Could you filter the data below down to the lines that hold the word "Daimler"?

(Data for analysis Opens)

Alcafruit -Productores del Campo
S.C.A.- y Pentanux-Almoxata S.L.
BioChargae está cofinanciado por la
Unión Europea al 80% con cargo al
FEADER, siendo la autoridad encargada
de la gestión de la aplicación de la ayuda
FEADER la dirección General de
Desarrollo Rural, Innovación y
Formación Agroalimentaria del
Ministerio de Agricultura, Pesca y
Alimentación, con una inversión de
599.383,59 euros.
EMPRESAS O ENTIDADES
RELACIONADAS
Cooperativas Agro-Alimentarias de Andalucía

(Data for analysis Closes)
(Data for analysis Opens)

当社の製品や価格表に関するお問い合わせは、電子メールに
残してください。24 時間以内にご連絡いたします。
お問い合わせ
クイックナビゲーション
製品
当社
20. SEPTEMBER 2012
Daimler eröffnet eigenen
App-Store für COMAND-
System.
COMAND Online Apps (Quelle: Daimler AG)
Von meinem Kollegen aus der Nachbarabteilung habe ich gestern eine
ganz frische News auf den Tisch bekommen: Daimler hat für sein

(Data for analysis Closes)

● **Answer to the exercise**
Daimler eröffnet eigenen
COMAND Online Apps (Quelle: Daimler AG)
ganz frische News auf den Tisch bekommen: Daimler hat für sein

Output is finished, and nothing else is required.